Rethinking IT Habits for the Public Cloud: Start Small

Optimising cloud costs starts with right-sizing your VMs. Traditional on-prem habits of over-provisioning can lead to inflated cloud bills. Reassess your needs and scale smartly to save money.

This is an op-ed from Stefan, our Cloud Economics Lead. If your view differs from his, contact Stefan using the form below the article or directly on LinkedIn and let him know!

Initial Sizing of Your Systems

In the on-prem data centre world you are familiar with, the sizing of a new system usually followed these steps:

Ask the Vendor: Based on your company size and a rough estimate of future demand growth, the vendor will offer several configurations tailored to future utilisation scenarios. In my experience, these often err on the conservative side.
Do Your Solution Architecture: Initial optimism about user adoption means the biggest-capacity vendor recommendation is often favoured.
Check with Your Capacity Team: Given that you typically buy new hardware every 4 or 5 years, depending on when the next refresh is due, an additional buffer is added to the chosen configuration.

So, a service that could run well enough on 3 CPUs and 32 GB RAM was probably scaled up to 4 CPUs and 48 GB RAM and ended up with 6 CPUs and 80 GB RAM. And since you've already paid for the hardware, that wasn't a big deal.

Fast forward to a cloud migration that happened instead of a hardware refresh. More often than not, systems are lift-and-shifted and have to fit into available VM 't-shirt sizes'.

Now, let's compare the Azure Pay-as-You-Go costs for two system configurations, "good enough" and final:

3 CPUs + 32 GB RAM: E4as_v5 (4 AMD vCPUs, 32 GB RAM) at $6.58/day in West Europe.
6 CPUs + 80 GB RAM: E16-8as_v5 (16 AMD vCPUs constrained to 8, 128 GB RAM) at $26.30/day in West Europe.

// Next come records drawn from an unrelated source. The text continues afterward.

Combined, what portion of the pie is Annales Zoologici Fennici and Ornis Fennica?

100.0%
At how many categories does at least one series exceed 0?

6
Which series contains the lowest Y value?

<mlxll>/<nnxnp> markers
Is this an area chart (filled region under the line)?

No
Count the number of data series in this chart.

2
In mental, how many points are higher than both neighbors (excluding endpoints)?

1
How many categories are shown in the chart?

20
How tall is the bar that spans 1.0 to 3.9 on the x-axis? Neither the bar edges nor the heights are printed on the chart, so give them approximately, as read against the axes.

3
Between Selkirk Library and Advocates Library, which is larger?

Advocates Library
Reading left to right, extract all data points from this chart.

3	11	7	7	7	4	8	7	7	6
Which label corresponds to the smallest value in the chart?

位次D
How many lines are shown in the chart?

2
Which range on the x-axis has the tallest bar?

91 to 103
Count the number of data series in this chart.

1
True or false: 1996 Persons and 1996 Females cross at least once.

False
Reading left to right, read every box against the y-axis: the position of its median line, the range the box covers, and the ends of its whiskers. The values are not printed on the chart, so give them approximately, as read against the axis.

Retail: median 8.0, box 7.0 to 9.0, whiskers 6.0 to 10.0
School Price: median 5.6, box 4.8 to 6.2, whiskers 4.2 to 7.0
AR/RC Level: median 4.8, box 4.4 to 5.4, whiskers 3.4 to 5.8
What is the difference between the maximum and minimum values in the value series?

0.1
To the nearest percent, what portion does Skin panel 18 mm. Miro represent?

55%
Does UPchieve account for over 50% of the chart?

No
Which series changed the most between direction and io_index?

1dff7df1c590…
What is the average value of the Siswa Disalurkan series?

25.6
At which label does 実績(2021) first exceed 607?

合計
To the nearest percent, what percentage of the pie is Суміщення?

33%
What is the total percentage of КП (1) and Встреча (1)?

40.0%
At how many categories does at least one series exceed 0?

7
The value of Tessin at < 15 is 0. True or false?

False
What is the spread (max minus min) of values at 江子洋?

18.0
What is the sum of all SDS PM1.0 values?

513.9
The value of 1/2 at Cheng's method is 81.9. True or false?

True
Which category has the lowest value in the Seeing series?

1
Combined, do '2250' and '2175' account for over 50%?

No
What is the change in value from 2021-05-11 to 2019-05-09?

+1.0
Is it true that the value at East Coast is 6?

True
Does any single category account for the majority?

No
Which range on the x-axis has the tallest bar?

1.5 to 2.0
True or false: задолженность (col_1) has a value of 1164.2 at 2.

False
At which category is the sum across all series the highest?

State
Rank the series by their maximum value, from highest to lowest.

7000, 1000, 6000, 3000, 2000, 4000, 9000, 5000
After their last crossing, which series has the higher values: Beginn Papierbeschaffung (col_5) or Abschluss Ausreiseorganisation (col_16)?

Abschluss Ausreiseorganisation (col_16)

That's four times the cost. And remember, it's "per day".

The cloud provider doesn't care whether you have the same-sized server running at a healthy 60% capacity or a less-than-ideal 2% capacity. Your company gets charged the same amount for that VM. Every. Single. Day. It. Sits. Idle.

There are many days in a year.

Why Did That Happen?

In your on-prem world, you must ensure that, within reason, no matter how well your solution grows, it still fits into the existing server capacity you may be limited to for the next 3+ years. So, it made perfect sense to size systems for best-case adoption scenarios.

Add to that that capacity teams might not have had the luxury to revisit every application during hardware renewal. If there was even still a product team actively managing that application, the gap between needed and actual sizing could have been even larger than in my example above.

How Do I Know?

I've been part of numerous infrastructure assessments preceding cloud migrations. These assessments monitor actual system utilisation, typically over a 30-day period. The key reason these often show a positive ROI is that most on-prem landscapes can be downsized significantly.

Pro tip: You can apply these recommendations during your next maintenance window or to your next hardware refresh on-prem. There is no need to venture into the Public Cloud to rightsize a system back to optimal configuration.

I've also heard the rumour—and I want to explicitly say this is what someone else has claimed—that the average CPU utilisation across the biggest public clouds sits somewhere in the single digits.

I've seen multi-million-dollar-per-month cloud bills with an average CPU utilisation below 5%. That's why I tend to give credibility to that rumour.

What to Do?

The reason for starting big on-prem has been the upper limit of available compute power for your capacity team. In the public cloud, this limit mostly no longer exists: you can start systems with the smallest VM still capable of running your application in its first month and then scale up the VM as demand increases. All it takes is a reboot.

So the next time you design a system running in the public cloud, ask your vendor this question:

What is the smallest t-shirt size in my public cloud where this application still runs smoothly, given my initial user base?

Then, work from there. Have your ops team monitor utilisation, and when the VM starts to struggle under its load, increase its size during the next maintenance window.